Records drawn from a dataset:

□ □ □

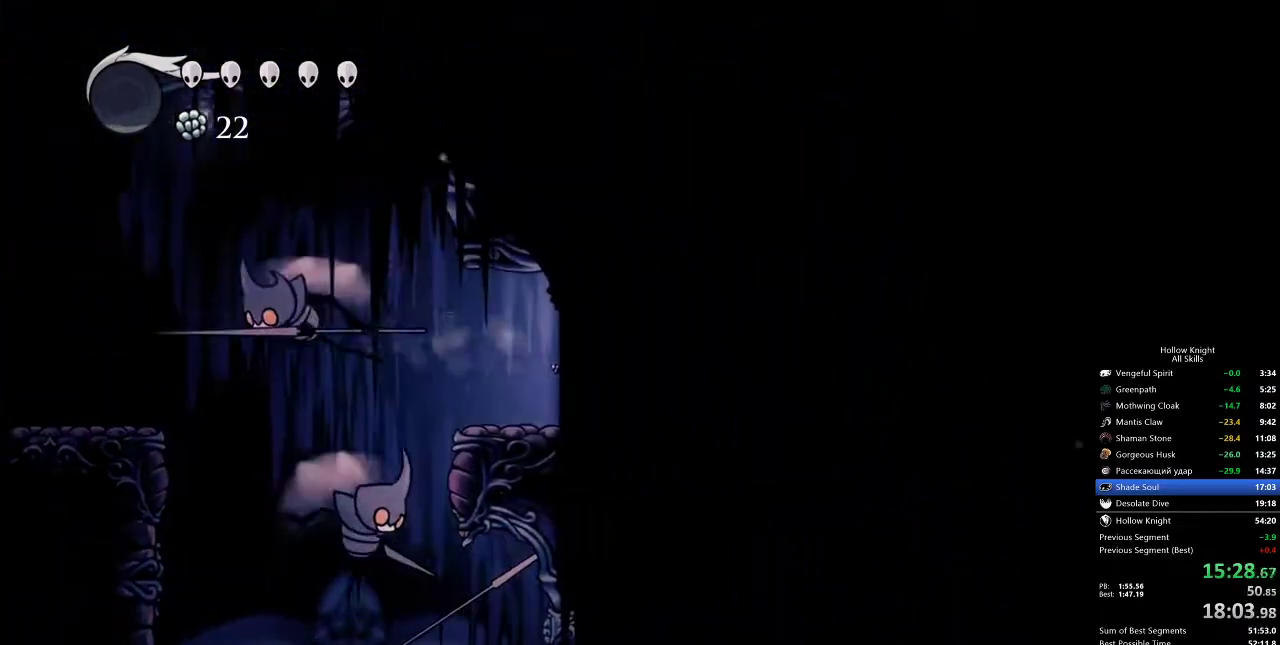
{"keys": ["right"], "events": [[200, "dash", "down"], [233, "jump", "up"], [367, "dash", "up"]]}
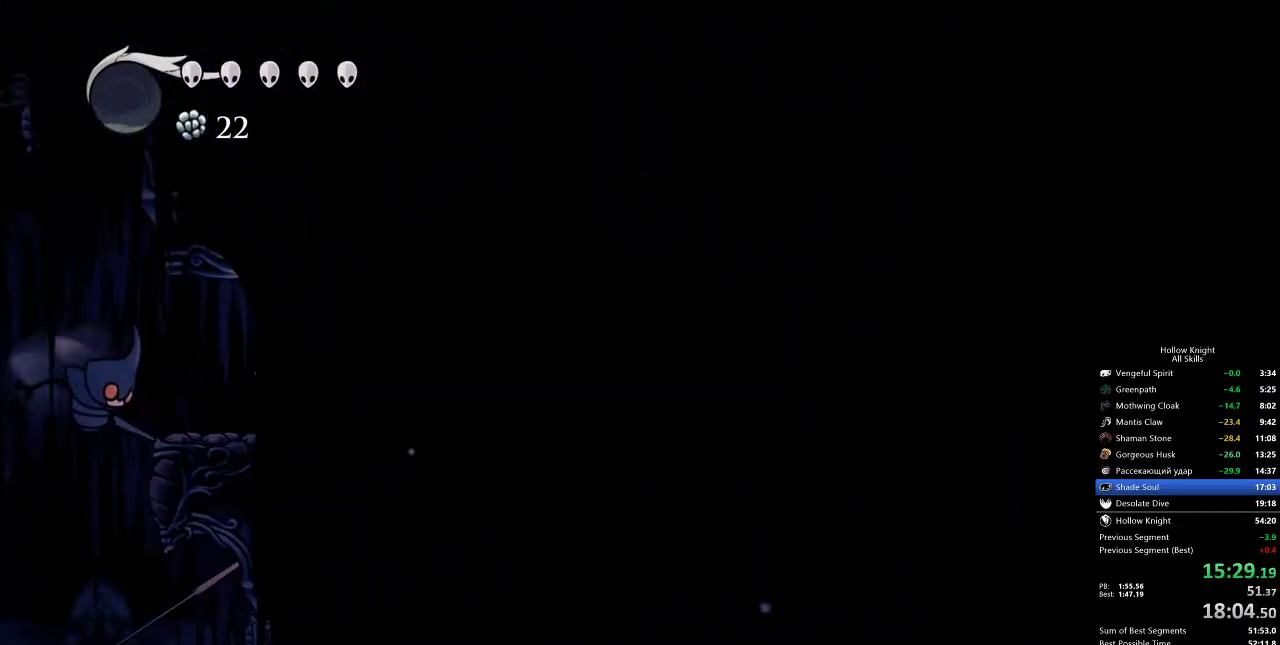
{"keys": ["dash", "right"], "events": [[350, "dash", "down"]]}
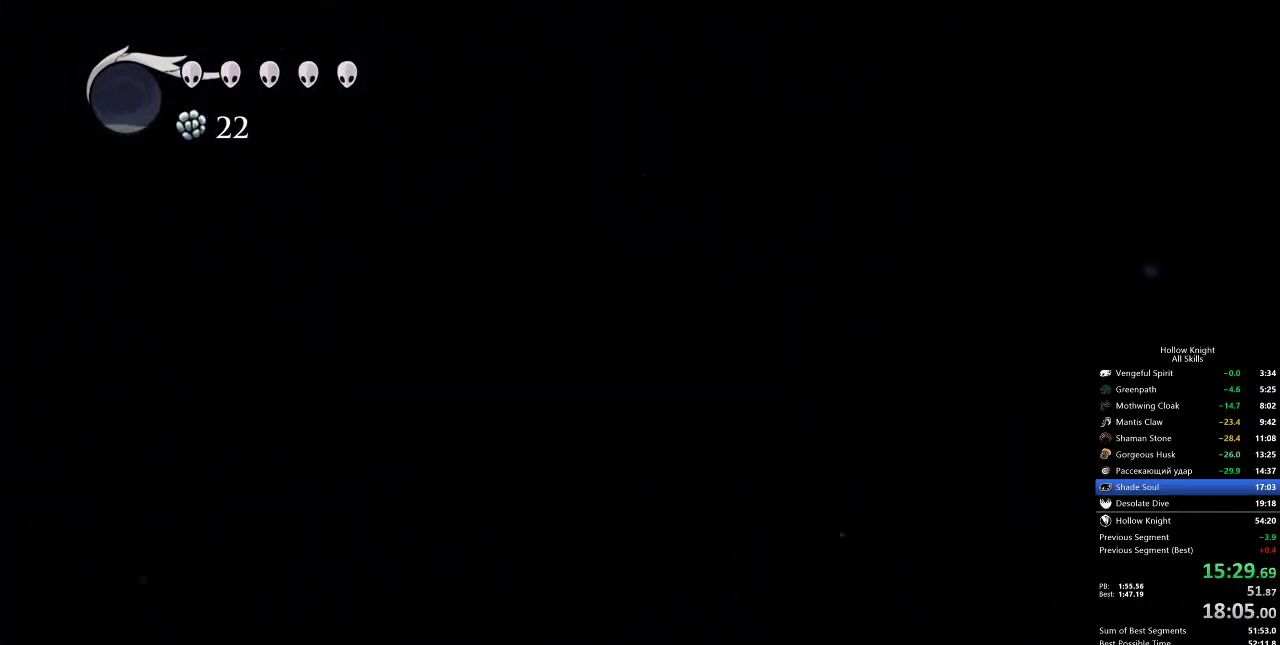
{"keys": ["jump"], "events": [[150, "dash", "up"], [283, "jump", "down"], [283, "right", "up"]]}
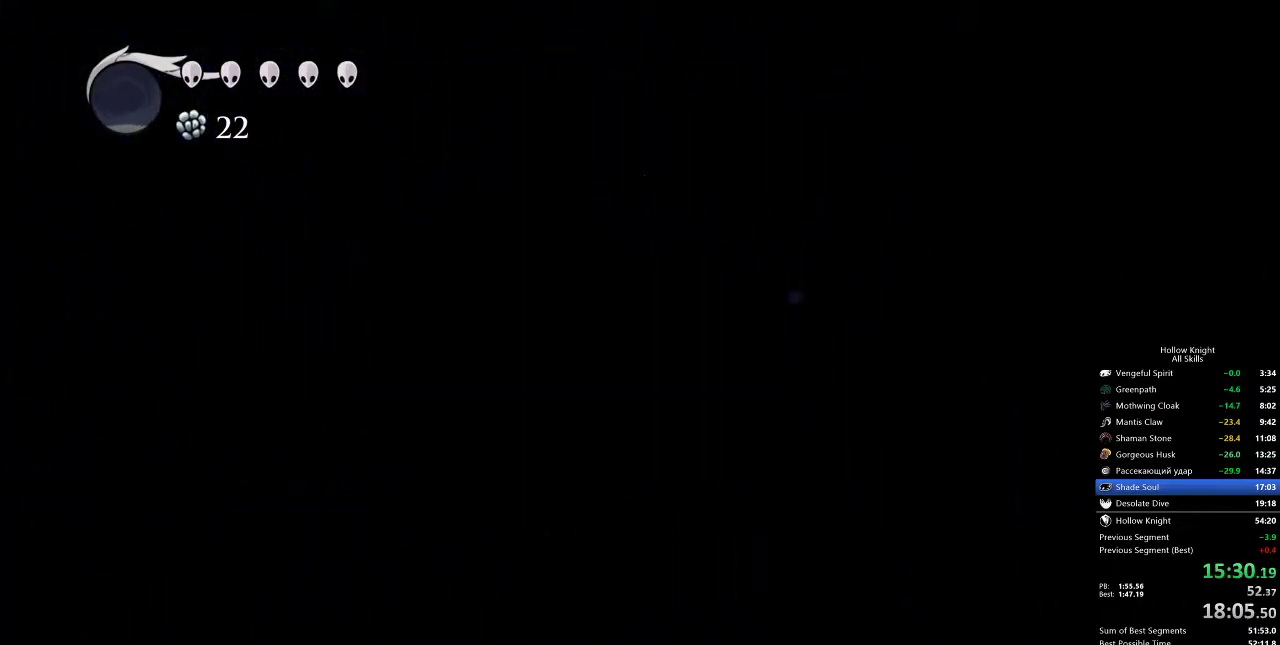
{"keys": ["right"], "events": [[33, "right", "down"], [483, "jump", "up"]]}
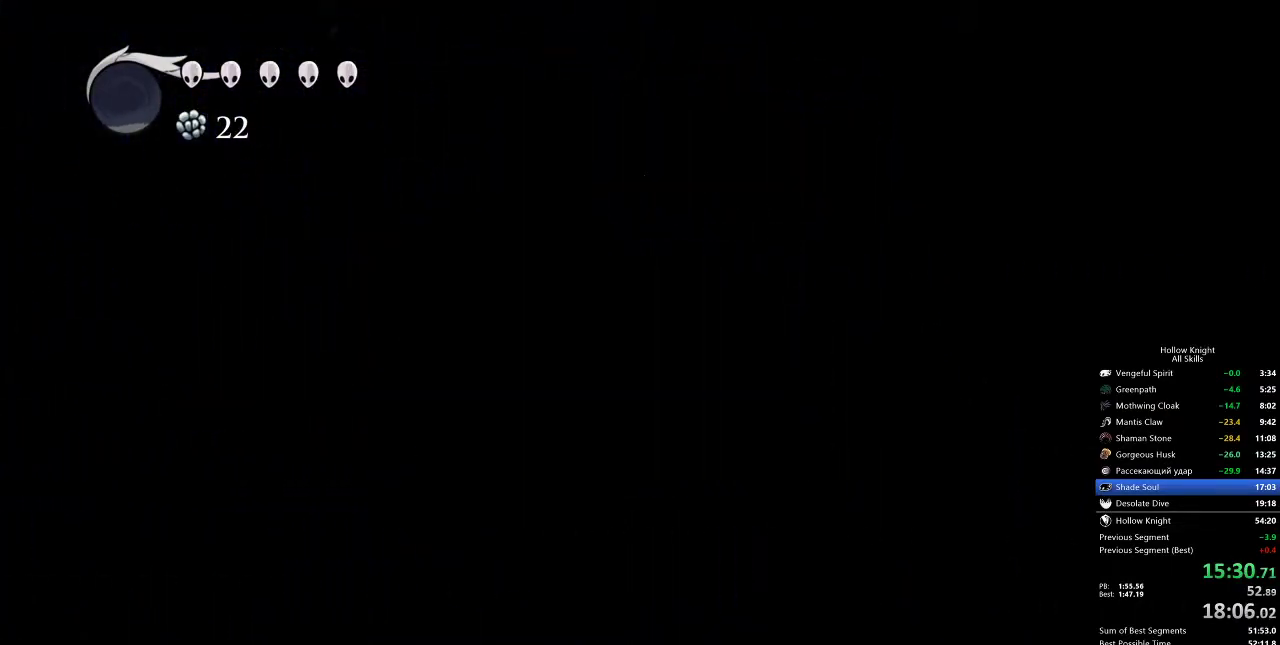
{"keys": ["jump", "left"], "events": [[117, "jump", "down"], [117, "right", "up"], [300, "left", "down"]]}
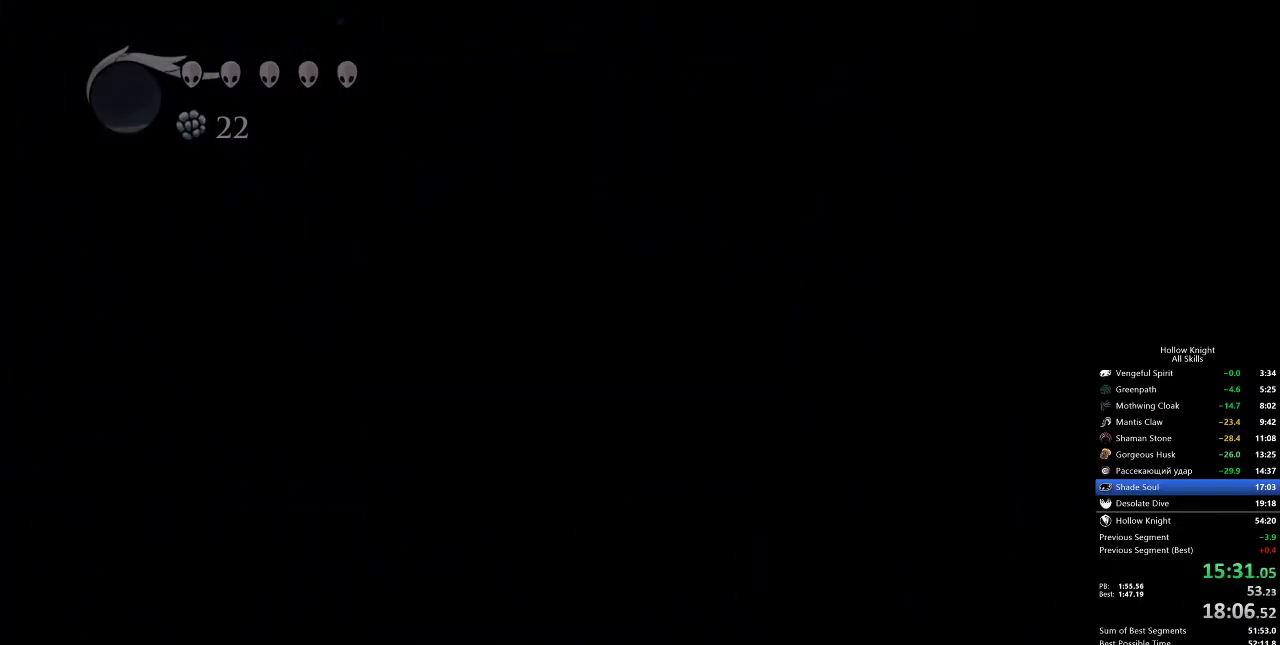
{"keys": ["left"], "events": [[167, "jump", "up"]]}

□ □ □

Please repeat every record above exactly, but leave out the pictures.

• _ANSWER FOR THE TASK_:
{"keys": ["right"], "events": [[200, "dash", "down"], [233, "jump", "up"], [367, "dash", "up"]]}
{"keys": ["dash", "right"], "events": [[350, "dash", "down"]]}
{"keys": ["jump"], "events": [[150, "dash", "up"], [283, "jump", "down"], [283, "right", "up"]]}
{"keys": ["right"], "events": [[33, "right", "down"], [483, "jump", "up"]]}
{"keys": ["jump", "left"], "events": [[117, "jump", "down"], [117, "right", "up"], [300, "left", "down"]]}
{"keys": ["left"], "events": [[167, "jump", "up"]]}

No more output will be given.